声明・談話

年頭所感

埼玉県保険医協会理事長 大場 敏明
 あけましておめでとうございます。
 昨年は台風の上陸が相次ぎ、埼玉県内も台風19号により1947年のカスリン台風以来ともいわれる大きな被害がもたらされました。協会会員では2人に深刻な被害があった他にも、多数の皆様方から被害報告をお寄せいただきました。改めまして被災されました皆様方にお見舞いを申し上げます。
 安倍政権の長期化に伴い国政の「奢り」や「国の機構の歪み」は一層と顕著になりました。昨年は雇用や給与、労働時間などを表す「勤労統計」をはじめとし、国の56ある基幹統計のうち24の統計に不正があったことが発覚しました。日本国内の全体像を示す統計は、国の政策づくりの際にも基礎とされますが、その素材に不正が施されていては、国民生活をはじめ社会保障制度を検討することなどは困難になります。しかし不正の原因は究明に至りませんでした。国のデータ、公文書は国民の財産であることが軽視されすぎています。官僚組織のトップたる内閣総理大臣の無責任な振る舞いが影響を及ぼしているといえましょう。総理主催の「桜を見る会」に首相招待枠が1,000人とされ「私物化」との指摘に象徴されますが、政権幹部の強弁や振る舞いが国を歪ませています。
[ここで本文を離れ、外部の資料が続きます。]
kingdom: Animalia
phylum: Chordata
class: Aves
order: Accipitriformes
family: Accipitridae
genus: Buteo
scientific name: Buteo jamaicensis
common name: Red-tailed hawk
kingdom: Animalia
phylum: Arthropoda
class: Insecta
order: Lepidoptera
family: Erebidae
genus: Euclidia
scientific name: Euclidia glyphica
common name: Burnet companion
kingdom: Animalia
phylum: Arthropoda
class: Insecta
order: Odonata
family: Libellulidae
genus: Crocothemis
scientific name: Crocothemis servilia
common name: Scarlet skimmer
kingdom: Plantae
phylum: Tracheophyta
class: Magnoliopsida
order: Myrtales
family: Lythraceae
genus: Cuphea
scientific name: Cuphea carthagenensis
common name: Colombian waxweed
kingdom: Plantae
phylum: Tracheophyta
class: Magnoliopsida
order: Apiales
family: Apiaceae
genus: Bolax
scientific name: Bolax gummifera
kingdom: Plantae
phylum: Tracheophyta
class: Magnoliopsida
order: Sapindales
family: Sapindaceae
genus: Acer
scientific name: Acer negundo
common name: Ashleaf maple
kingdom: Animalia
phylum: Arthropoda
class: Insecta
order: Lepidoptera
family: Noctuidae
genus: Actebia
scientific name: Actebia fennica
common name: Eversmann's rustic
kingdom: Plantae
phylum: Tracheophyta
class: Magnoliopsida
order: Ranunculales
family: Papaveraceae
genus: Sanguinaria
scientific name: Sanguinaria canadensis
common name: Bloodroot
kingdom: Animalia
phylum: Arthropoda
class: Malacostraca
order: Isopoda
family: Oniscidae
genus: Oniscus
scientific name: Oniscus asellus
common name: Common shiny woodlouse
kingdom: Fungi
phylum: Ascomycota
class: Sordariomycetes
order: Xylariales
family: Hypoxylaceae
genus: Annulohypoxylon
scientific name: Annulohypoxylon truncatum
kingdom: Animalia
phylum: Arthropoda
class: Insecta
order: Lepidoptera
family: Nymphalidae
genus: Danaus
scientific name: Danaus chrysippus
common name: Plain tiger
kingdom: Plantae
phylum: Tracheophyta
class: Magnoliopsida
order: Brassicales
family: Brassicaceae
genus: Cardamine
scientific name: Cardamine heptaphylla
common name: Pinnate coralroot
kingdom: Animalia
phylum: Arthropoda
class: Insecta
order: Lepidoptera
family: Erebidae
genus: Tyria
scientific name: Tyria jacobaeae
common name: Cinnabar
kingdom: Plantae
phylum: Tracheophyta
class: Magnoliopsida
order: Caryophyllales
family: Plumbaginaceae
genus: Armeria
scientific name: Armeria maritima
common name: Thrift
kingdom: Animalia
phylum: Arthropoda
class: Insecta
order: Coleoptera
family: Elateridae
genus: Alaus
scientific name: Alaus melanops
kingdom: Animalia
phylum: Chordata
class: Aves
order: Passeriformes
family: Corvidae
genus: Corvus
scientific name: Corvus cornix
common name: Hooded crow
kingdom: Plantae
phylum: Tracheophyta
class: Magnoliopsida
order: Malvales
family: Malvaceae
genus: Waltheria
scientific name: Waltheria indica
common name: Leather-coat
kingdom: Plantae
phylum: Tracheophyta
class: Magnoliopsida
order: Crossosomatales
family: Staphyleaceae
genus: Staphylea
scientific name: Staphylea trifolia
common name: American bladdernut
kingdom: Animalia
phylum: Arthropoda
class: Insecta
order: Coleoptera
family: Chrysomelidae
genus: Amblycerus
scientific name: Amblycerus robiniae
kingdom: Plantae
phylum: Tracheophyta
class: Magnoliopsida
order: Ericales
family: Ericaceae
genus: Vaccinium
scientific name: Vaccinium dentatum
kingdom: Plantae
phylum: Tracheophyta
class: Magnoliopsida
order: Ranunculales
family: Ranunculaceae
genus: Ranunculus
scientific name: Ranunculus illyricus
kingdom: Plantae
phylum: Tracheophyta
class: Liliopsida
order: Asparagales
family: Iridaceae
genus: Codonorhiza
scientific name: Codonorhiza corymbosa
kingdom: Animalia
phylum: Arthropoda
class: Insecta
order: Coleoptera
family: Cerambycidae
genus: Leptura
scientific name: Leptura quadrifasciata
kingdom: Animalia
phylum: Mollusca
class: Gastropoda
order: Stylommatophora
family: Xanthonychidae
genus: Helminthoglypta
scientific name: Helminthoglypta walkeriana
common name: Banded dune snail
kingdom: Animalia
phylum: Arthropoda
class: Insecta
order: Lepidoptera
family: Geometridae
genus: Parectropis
 安倍政権は医療や社会保障分野を支える診療報酬や社会保障費を抑制することを至上命題としています。一方で企業の内部留保は総額で463兆円と過去最多に、安倍政権下の7年間で160兆円も増えました。直近1年間でも16兆円増と驚くべき富の偏りです。年間の国民医療費43兆円のうち国の支出は年間12兆円と言われます。国の年間医療予算よりも多い額が企業の内部留保として毎年増え続けていながらも国は税収不足で悩んでいます。10月には消費税率が10%に引き上げられました。診療報酬も幾分引き上げとなりましたが、会員の皆様方からは諸物価の高騰などにより経営環境が悪化しているという声が寄せられています。国民の消費の落ち込みは顕著で8%への引き上げ時よりも酷い状況です。
 安倍政権の政策の歪みを感じずにはいられません。
 地域医療の提供体制をめぐり公立病院等の実名をあげながら統廃合を目指す動きが顕在化してきました。今後は民間病院の実名発表も目論まれ、最終的には地域の病床を削減し在宅医療に向けていくことが地域医療構想の目的です。今年は医療提供体制の抑制のみならず「全世代型社会保障制度」と称して「75歳以上の窓口負担2倍化」「かかりつけ医を受診しないと窓口負担を追加」などの患者負担増計画を政府や経済団体らが本格的に要求してくる1年とみられています。我々が医療を行う環境をこれ以上悪化させないためにも患者や国民とともに社会保障費・医療費抑制策の転換を求めていきたいと思います。
 今春の診療報酬の改定に向け協会では昨秋から報酬の是正・改善要望、改定率の大幅引き上げの陳情などを進めて来ました。年末最後まであきらめることなくプラス改定目指し、会員の皆様の声とともに議員の方々に訴えてきたところです。3月には新点数説明会を県内各地で開催いたします。ご来場のうえ新点数の感想や問題点などを是非お寄せください。
 今年も4,180人の会員の皆様方と医療、社会保障の改善運動、協会の発展に向け、より一層力を尽くす所存です。皆様方にとって本年が健やかな1年となりますよう心より祈念いたします。